EXTRAIT À LIRE |
Un procès que Racine avait perdu lui inspira, en 1668, une poétique vengeance il se moqua des juges et des avocats, dans son amusante comédie des Plaideurs, imitée des Guêpes d'Aristophane ce fut sa seule infidélité à la muse tragique. En prose, Racine avait écrit une Histoire du règne de Louis XIV: elle a péri dans un incendie; on n'en a conservé qu'un fragment. On a encore de lui : l'Abrégé de l'histoire de Port-Royal (1693); des Discours académi ques, dont l'un renferme l'Eloge de Pierre Corneille; enfin des Lettres, qui font connaître d'une manière intime la vie privée de l'auteur et les sentiments réels qui l'animaient.

On a publié de nombreuses éditions des œuvres de J. Racine. Première édition collective, Paris, Barbin, 1676, 2 vol. in-12; éditions principales: Paris, Thierry, 1697, 2 vol. in-12; Amsterdam, 1743, 3 vol. in-12; Paris, Didot, 1783, 3 vol. gr. in-4o; Paris, Didot, 1801-1805, 3 vol. gr. in-fol.; Parme, Bodoni, 3 vol. gr. in-fol.; Paris, Lefèvre, 1825, 7 vol. gr. in-8.

Nous signalerons particulièrement, parmi les éditions du XIXe siècle, celles d'Aimé Martin, 1820, 6 vol. in-8; d'Auger, 1838; de Saint-Marc Girardin, 1869, 8 vol. in-8 de M. Paul Albert, 1878, 2 vol. in-8; de M. N. Bernardin, Théâtre complet, 1882, 4 vol. in-12; et surtout celle de la Collection des Grands Écrivains, publiée par MM. Regnier et P. Mesnard, 1865 et suiv., en 8 vol. in-8, plus deux albums contenant l'iconographie de Racine et la musique des chœurs d'Athalie et d'Esther.

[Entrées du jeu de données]
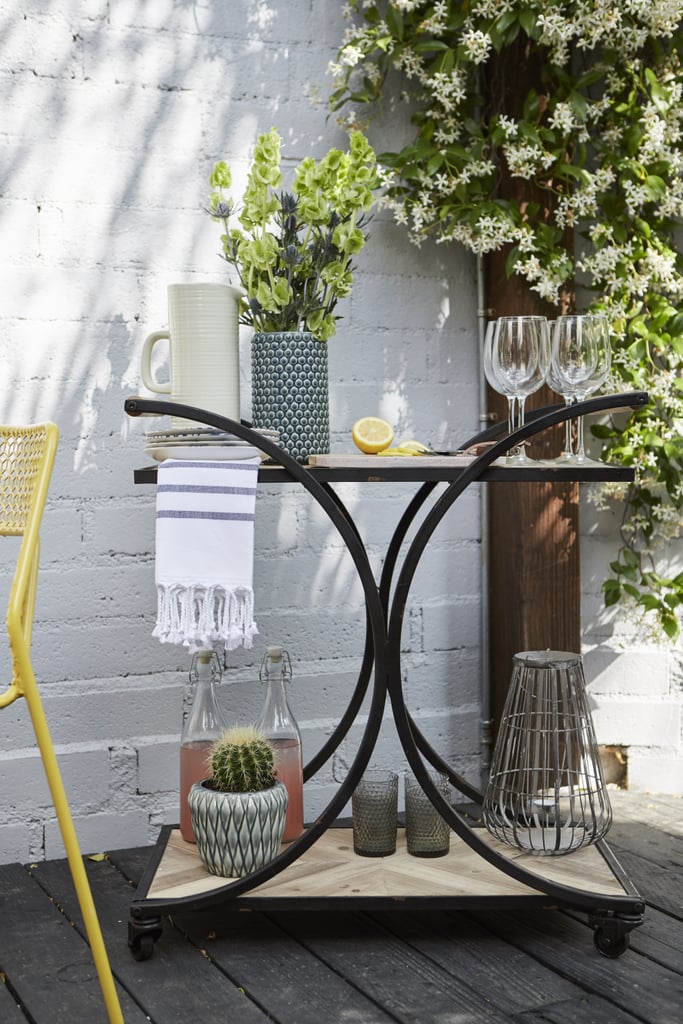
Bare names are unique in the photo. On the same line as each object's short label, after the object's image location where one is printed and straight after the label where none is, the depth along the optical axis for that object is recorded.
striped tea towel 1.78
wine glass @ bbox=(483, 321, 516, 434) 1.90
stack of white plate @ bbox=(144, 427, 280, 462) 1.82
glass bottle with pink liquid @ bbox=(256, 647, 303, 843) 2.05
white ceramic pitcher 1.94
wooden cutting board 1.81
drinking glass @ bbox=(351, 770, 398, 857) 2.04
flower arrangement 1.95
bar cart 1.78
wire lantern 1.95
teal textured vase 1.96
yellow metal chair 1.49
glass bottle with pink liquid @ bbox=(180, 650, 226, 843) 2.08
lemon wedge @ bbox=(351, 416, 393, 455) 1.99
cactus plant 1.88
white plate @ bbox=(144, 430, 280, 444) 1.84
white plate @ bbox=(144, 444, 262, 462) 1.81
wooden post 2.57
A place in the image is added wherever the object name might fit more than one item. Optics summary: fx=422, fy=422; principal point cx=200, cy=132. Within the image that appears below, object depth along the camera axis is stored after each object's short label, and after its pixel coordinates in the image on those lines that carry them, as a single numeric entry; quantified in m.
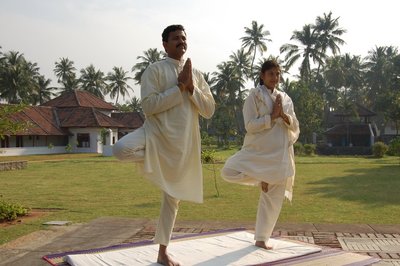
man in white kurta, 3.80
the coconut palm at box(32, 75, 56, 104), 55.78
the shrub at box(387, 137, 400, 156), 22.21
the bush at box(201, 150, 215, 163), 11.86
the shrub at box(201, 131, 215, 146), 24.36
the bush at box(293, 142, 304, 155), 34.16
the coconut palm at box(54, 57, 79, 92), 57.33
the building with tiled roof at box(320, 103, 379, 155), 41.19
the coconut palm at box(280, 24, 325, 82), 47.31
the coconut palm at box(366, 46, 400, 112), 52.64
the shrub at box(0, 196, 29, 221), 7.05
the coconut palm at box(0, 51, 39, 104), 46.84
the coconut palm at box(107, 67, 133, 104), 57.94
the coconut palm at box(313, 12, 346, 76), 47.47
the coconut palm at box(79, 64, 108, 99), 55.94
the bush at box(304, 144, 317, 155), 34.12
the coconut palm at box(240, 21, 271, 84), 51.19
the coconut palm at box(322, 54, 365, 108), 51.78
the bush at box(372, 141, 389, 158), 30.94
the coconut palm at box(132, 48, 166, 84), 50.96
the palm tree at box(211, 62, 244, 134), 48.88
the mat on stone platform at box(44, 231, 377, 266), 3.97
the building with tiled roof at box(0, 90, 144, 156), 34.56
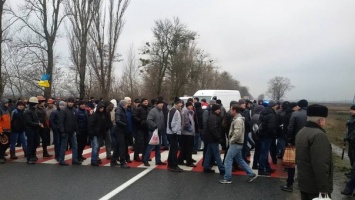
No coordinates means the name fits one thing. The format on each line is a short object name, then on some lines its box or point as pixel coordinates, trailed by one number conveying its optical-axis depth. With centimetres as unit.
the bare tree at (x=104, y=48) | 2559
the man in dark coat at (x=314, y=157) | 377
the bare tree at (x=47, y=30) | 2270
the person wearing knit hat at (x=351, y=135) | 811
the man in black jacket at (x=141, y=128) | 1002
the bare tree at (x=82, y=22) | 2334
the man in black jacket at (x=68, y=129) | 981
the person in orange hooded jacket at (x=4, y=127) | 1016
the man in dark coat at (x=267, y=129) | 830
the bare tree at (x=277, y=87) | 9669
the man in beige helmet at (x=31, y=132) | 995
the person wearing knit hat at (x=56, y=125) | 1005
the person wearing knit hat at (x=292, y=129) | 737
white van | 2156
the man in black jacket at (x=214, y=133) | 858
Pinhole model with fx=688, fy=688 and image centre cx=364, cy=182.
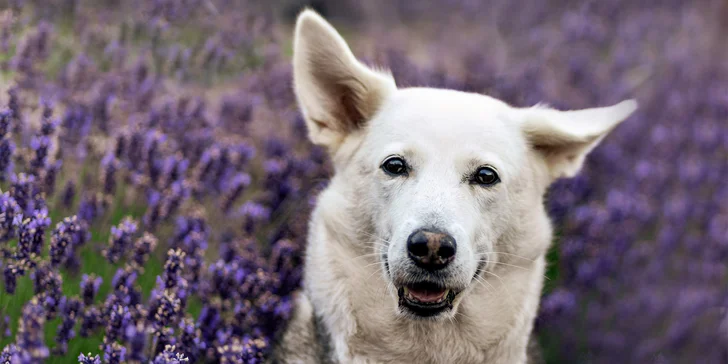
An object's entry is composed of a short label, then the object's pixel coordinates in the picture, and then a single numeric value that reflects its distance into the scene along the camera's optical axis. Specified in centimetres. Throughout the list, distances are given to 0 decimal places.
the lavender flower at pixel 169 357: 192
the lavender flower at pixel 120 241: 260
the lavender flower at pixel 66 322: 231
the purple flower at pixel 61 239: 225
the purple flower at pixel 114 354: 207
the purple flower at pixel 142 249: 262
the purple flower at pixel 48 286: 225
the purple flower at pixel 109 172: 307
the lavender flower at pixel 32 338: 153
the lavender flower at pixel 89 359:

CONSIGNES |
• a. Recopiez le passage de l'extrait sur Racine qui commence par « Nous signalerons particulièrement, parmi » et se poursuit jusqu'à « d'Athalie et d'Esther. ».
• b. D'après l'extrait sur Racine, quel ouvrage en prose de l'auteur a péri dans un incendie ?

CORRIGÉ |
• a.
Nous signalerons particulièrement, parmi les éditions du XIXe siècle, celles d'Aimé Martin, 1820, 6 vol. in-8; d'Auger, 1838; de Saint-Marc Girardin, 1869, 8 vol. in-8 de M. Paul Albert, 1878, 2 vol. in-8; de M. N. Bernardin, Théâtre complet, 1882, 4 vol. in-12; et surtout celle de la Collection des Grands Écrivains, publiée par MM. Regnier et P. Mesnard, 1865 et suiv., en 8 vol. in-8, plus deux albums contenant l'iconographie de Racine et la musique des chœurs d'Athalie et d'Esther.

• b. Son Histoire du règne de Louis XIV.